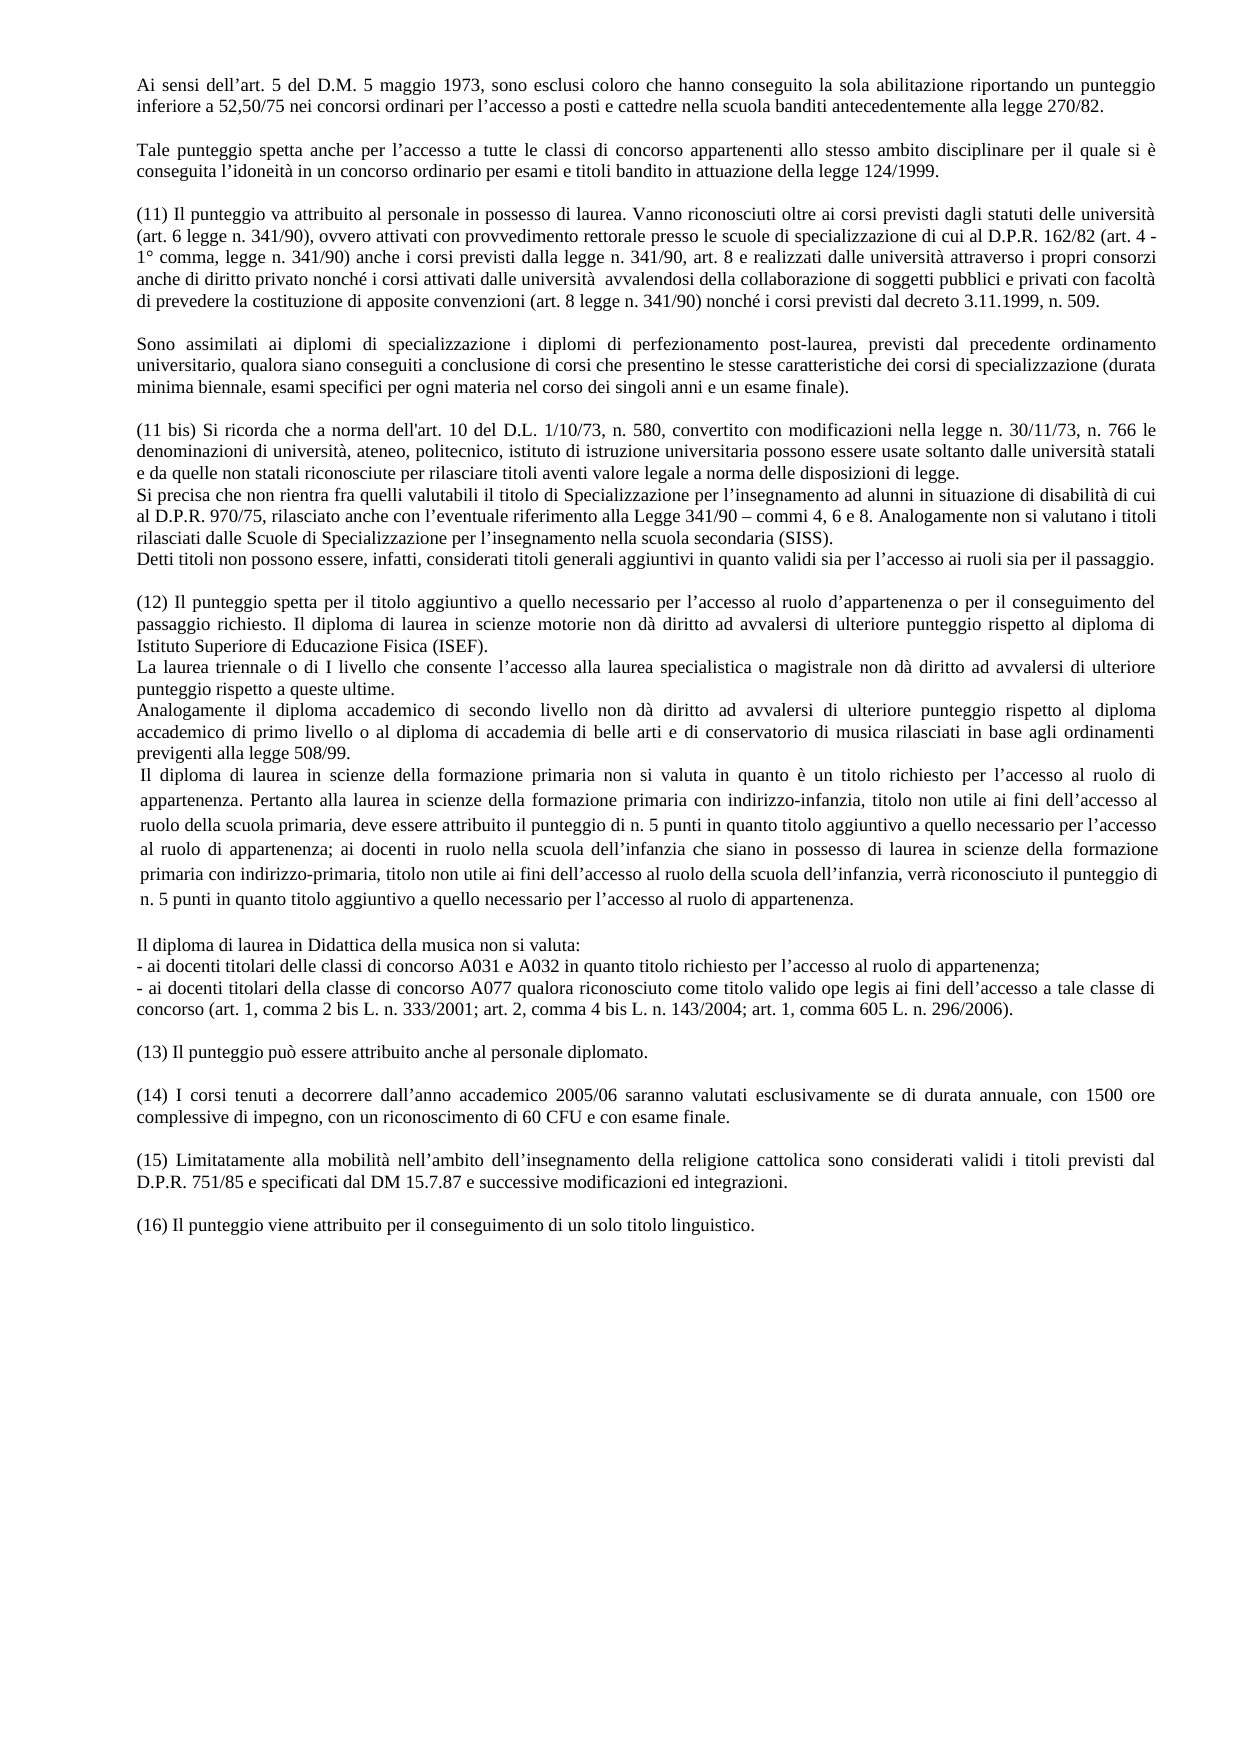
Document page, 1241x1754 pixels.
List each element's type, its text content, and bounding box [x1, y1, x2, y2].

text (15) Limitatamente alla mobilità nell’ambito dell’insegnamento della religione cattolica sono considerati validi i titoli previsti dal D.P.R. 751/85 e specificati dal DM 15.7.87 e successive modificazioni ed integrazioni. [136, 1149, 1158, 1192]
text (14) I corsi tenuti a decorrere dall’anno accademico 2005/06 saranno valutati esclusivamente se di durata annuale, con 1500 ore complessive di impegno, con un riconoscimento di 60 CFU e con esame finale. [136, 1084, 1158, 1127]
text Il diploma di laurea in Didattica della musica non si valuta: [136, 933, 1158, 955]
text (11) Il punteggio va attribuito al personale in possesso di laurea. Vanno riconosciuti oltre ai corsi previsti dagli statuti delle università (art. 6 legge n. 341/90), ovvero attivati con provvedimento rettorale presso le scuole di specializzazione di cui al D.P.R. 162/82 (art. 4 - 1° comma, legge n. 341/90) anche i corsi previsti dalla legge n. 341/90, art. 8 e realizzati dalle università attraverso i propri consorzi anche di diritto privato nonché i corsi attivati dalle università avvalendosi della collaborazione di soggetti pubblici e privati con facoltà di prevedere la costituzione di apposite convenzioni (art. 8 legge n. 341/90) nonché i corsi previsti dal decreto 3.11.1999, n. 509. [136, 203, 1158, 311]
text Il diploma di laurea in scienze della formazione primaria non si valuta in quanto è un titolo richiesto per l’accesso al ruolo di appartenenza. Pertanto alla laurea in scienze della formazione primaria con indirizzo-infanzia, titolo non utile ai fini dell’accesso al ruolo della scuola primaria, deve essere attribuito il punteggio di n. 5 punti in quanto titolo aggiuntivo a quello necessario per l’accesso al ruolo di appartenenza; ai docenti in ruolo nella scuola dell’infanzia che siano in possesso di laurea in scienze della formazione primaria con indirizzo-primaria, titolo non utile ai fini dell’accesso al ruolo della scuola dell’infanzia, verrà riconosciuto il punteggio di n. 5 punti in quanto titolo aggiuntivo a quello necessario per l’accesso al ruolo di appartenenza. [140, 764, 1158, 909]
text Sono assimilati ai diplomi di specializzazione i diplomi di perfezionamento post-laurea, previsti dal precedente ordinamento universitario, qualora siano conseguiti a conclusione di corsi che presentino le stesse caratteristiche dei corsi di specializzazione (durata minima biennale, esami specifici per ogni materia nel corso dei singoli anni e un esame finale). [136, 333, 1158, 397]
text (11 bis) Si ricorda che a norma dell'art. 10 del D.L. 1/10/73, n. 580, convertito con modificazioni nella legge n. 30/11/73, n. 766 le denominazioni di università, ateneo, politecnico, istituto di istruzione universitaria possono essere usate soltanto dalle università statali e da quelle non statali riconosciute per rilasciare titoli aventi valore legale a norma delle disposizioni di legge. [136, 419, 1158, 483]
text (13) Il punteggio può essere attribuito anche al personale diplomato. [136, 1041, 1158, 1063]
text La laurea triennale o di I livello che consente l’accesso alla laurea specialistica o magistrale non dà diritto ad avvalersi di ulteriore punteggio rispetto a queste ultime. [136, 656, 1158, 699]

> WORK INSTRUCTIONS: Reproduce each line of the records above, exactly and without pictures.

> RESULT FOR THIS EXERCISE:
Document page, 1241x1754 pixels.
List each element's type, its text content, and bounding box [x1, y1, x2, y2].

text (15) Limitatamente alla mobilità nell’ambito dell’insegnamento della religione cattolica sono considerati validi i titoli previsti dal D.P.R. 751/85 e specificati dal DM 15.7.87 e successive modificazioni ed integrazioni. [136, 1149, 1158, 1192]
text (14) I corsi tenuti a decorrere dall’anno accademico 2005/06 saranno valutati esclusivamente se di durata annuale, con 1500 ore complessive di impegno, con un riconoscimento di 60 CFU e con esame finale. [136, 1084, 1158, 1127]
text Il diploma di laurea in Didattica della musica non si valuta: [136, 933, 1158, 955]
text (11) Il punteggio va attribuito al personale in possesso di laurea. Vanno riconosciuti oltre ai corsi previsti dagli statuti delle università (art. 6 legge n. 341/90), ovvero attivati con provvedimento rettorale presso le scuole di specializzazione di cui al D.P.R. 162/82 (art. 4 - 1° comma, legge n. 341/90) anche i corsi previsti dalla legge n. 341/90, art. 8 e realizzati dalle università attraverso i propri consorzi anche di diritto privato nonché i corsi attivati dalle università avvalendosi della collaborazione di soggetti pubblici e privati con facoltà di prevedere la costituzione di apposite convenzioni (art. 8 legge n. 341/90) nonché i corsi previsti dal decreto 3.11.1999, n. 509. [136, 203, 1158, 311]
text Il diploma di laurea in scienze della formazione primaria non si valuta in quanto è un titolo richiesto per l’accesso al ruolo di appartenenza. Pertanto alla laurea in scienze della formazione primaria con indirizzo-infanzia, titolo non utile ai fini dell’accesso al ruolo della scuola primaria, deve essere attribuito il punteggio di n. 5 punti in quanto titolo aggiuntivo a quello necessario per l’accesso al ruolo di appartenenza; ai docenti in ruolo nella scuola dell’infanzia che siano in possesso di laurea in scienze della formazione primaria con indirizzo-primaria, titolo non utile ai fini dell’accesso al ruolo della scuola dell’infanzia, verrà riconosciuto il punteggio di n. 5 punti in quanto titolo aggiuntivo a quello necessario per l’accesso al ruolo di appartenenza. [140, 764, 1158, 909]
text Sono assimilati ai diplomi di specializzazione i diplomi di perfezionamento post-laurea, previsti dal precedente ordinamento universitario, qualora siano conseguiti a conclusione di corsi che presentino le stesse caratteristiche dei corsi di specializzazione (durata minima biennale, esami specifici per ogni materia nel corso dei singoli anni e un esame finale). [136, 333, 1158, 397]
text (11 bis) Si ricorda che a norma dell'art. 10 del D.L. 1/10/73, n. 580, convertito con modificazioni nella legge n. 30/11/73, n. 766 le denominazioni di università, ateneo, politecnico, istituto di istruzione universitaria possono essere usate soltanto dalle università statali e da quelle non statali riconosciute per rilasciare titoli aventi valore legale a norma delle disposizioni di legge. [136, 419, 1158, 483]
text (13) Il punteggio può essere attribuito anche al personale diplomato. [136, 1041, 1158, 1063]
text La laurea triennale o di I livello che consente l’accesso alla laurea specialistica o magistrale non dà diritto ad avvalersi di ulteriore punteggio rispetto a queste ultime. [136, 656, 1158, 699]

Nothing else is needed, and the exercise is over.